Why OWN Could Be the First and Last Celeb-Branded Net
Following in Oprah Winfrey's footsteps, "American Idol" host and media mogul Ryan Seacrest, "rapperpreneur" Sean "Diddy" Combs and actor Clint Eastwood have all been linked to new cable channels in recent weeks. But there's one big difference between these networks and Ms. Winfrey's OWN Network: The celebrities won't be the names or faces of their channels.
A clear separation between the celebrity and the network is the right decision, according to media experts, who said Ms. Winfrey's close association with OWN may have actually been a detriment. The network has suffered from anemic ratings and disorganization in the corner office.
Ms. Winfrey's longtime associate Lisa Erspamer, who was exec VP-production and development, left OWN last month -- the latest in a string of departures. CEO Christina Norman was replaced by Discovery Communications Chief Operating Officer Peter Liguori in May 2011; programming chief Rod Aissa left for Oxygen Media in December; and Ms. Winfrey's own BFF, Gayle King, went to CBS's "Early Show."
Ms. Winfrey now shoulders the burden of rescuing OWN, adding the roles of CEO and chief creative officer to her position as chairman.
"Anyone else launching a network would be wise to keep their name off of it," said Gary Lico, CEO of CableU, which studies the cable industry. "It can be polarizing; if you don't like Seacrest, you don't like the network if that 's how it's billed. And look at the heat Eastwood took for a simple commercial. If you're behind the scenes, that 's better; an almost-silent investor, better yet."
"Having just one celebrity as the face of a network can pigeonhole you," said James Bosworth, CEO of Back9Network. "You want to be broad and have a lot of viewers. To be only one person's perspective is limiting."
Mr. Combs is also reportedly eyeing his own music-themed cable network, Revolt, and has been in discussions with Time Warner Cable about possible carriage, the MSO provider confirmed. Mr. Combs' Bad Boy Entertainment did not respond to requests for comment.
"Celebrities have a better ability to raise money and bring investors to the table," said Adam Hanft, CEO of marketing and branding firm Hanft Projects. "The brand name can create more buzz, get better carriage and position in a very competitive market."
But star power is no longer an automatic draw for advertisers, as it may have been when OWN started out. "When a new network is launched, typically clients sit back and wait for the ratings . But because it was Oprah, clients bought into it," said Gerri Donini, senior VP-national buying at RJ Palmer. "For these new networks, I don't think advertisers will buy simply because of the name involved. In fact, OWN probably made advertisers even more cautious."
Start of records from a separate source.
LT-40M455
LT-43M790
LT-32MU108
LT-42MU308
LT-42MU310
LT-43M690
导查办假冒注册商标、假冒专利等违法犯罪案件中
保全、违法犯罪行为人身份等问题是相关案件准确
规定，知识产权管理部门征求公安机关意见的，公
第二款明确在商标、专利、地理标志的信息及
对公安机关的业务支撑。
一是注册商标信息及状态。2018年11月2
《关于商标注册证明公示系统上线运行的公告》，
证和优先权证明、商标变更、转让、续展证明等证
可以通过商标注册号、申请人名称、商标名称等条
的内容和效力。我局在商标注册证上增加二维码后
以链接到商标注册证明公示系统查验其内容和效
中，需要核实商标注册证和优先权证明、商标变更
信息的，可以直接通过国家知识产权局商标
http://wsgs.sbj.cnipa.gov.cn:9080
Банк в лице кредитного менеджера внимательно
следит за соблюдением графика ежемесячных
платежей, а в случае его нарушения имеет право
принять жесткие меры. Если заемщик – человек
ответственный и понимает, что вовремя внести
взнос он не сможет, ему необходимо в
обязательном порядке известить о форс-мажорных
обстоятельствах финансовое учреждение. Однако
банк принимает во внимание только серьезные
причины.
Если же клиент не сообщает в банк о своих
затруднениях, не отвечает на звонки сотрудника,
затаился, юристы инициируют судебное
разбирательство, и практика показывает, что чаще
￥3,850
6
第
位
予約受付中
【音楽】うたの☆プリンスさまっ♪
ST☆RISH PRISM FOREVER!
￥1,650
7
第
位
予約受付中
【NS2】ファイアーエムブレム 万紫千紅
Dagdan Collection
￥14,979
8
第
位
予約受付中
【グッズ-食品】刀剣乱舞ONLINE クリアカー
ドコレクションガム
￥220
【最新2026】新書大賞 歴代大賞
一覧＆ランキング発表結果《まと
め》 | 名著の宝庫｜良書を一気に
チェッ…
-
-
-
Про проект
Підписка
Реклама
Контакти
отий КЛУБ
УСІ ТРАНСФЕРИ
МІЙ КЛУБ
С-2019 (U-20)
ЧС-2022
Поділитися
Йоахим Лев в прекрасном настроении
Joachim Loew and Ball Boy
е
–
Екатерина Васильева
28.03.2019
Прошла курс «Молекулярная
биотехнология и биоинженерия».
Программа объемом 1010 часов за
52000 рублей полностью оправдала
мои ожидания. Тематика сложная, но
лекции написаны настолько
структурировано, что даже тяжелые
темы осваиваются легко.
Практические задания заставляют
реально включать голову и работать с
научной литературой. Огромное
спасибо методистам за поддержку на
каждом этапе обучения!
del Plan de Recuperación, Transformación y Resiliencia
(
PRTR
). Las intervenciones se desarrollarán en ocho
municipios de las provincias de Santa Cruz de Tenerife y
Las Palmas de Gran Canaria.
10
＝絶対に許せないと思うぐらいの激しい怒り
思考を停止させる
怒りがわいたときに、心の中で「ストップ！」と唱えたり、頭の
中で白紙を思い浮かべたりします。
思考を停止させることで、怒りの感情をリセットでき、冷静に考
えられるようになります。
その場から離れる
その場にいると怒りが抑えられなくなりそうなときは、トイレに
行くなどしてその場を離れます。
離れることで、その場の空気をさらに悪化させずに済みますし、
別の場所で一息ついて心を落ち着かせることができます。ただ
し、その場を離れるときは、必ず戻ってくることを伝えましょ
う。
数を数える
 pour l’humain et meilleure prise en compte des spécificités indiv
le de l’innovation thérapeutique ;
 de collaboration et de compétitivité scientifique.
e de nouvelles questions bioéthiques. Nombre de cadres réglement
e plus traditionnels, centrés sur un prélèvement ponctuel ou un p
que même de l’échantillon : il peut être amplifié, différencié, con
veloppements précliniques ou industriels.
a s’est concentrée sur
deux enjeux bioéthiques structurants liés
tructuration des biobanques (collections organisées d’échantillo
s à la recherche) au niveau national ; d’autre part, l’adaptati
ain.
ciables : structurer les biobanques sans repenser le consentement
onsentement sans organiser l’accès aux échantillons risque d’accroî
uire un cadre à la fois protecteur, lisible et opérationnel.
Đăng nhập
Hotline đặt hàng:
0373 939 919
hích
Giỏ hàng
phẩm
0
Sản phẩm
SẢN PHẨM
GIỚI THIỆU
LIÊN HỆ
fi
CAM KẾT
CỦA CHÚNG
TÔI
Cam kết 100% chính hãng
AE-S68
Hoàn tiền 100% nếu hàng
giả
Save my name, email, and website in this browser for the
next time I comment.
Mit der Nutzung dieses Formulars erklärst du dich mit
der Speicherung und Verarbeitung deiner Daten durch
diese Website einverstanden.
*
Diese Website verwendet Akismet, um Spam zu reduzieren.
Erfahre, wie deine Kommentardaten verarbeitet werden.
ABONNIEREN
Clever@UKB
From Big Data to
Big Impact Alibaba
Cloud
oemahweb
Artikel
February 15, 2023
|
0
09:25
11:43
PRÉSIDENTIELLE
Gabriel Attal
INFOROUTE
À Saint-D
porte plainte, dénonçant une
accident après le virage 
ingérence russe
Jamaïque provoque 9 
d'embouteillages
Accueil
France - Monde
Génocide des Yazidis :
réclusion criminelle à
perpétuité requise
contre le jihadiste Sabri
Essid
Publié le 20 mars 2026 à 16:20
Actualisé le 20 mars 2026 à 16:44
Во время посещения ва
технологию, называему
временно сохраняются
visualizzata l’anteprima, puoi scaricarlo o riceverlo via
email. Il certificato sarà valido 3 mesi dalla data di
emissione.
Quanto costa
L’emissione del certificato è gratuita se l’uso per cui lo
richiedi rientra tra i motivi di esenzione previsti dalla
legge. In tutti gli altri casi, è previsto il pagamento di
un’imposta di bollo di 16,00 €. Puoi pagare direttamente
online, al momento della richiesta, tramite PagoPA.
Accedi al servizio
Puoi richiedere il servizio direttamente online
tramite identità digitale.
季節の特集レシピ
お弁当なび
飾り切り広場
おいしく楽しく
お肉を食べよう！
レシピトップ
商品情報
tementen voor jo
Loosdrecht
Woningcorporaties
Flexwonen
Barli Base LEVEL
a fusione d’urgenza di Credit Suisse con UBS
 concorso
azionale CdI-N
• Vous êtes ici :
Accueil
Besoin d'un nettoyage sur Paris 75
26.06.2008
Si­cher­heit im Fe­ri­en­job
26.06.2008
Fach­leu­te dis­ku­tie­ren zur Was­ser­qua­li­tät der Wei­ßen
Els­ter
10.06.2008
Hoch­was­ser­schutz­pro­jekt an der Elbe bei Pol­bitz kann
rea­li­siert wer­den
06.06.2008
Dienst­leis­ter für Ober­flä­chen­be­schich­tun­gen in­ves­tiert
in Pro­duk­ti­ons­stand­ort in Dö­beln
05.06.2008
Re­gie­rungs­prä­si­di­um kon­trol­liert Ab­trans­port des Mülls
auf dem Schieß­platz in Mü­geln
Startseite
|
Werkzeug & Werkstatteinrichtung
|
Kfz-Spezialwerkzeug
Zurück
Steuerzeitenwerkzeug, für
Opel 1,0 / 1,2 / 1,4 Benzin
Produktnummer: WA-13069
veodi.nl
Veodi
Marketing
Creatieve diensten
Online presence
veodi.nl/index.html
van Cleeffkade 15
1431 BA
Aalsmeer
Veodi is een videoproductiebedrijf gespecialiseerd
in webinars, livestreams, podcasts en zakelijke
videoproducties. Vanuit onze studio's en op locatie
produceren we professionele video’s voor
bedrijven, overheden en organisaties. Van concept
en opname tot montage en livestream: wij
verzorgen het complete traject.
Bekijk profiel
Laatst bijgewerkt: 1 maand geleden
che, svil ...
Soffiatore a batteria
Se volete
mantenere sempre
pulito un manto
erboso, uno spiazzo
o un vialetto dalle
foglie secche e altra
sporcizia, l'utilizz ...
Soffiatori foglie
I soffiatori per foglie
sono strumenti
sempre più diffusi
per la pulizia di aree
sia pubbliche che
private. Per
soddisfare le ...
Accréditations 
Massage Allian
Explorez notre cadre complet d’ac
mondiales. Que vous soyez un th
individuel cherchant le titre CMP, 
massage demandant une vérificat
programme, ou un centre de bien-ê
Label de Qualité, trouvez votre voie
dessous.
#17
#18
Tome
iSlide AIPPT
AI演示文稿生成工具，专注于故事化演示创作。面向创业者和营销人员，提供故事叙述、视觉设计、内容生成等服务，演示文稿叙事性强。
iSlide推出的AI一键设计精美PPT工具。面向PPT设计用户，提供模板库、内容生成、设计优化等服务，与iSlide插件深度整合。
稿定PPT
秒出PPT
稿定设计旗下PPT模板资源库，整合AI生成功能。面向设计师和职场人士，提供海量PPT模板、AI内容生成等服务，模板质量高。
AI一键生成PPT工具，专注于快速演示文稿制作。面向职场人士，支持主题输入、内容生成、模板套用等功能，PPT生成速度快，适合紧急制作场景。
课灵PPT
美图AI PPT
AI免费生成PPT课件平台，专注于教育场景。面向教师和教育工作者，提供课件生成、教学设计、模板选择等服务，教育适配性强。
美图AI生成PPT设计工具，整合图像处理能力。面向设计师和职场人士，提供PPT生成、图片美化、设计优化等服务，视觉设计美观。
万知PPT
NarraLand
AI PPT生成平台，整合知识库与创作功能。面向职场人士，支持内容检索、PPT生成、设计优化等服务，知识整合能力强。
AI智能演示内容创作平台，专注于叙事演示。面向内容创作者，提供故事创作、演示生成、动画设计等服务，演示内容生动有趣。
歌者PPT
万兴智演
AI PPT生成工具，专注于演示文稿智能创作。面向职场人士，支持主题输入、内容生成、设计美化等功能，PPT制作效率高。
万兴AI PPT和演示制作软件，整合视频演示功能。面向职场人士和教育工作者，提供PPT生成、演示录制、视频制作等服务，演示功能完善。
OWN has found it challenging to produce successful content outside of Ms. Winfrey's own show, "Oprah's Next Chapter," which has given the fledgling network its strongest ratings since it premiered. Discovery Communications CEO David Zaslav said on an earnings call with analysts last week that Ms. Winfrey will be featured in additional formats throughout the year.
"The mission is to grow a meaningful audience that wants to spend time with OWN, and we think that we will, this will be a very significant asset." Ms. Winfrey is "very engaged. We have very a good team, a team that she has confidence in and I have confidence in now. "
Engaged enough, in fact, that Ms. Winfrey got a fair amount of flak when she tweeted during the Grammy Awards last week: "Every 1 who can please turn to OWN especially if u have a Neilsen [sic] box."
Nielsen does not allow networks to specifically target Nielsen subscribers, and Ms. Winfrey later removed the tweet, saying she did not wish to cause any harm. The OWN Network was unavailable for comment at press time.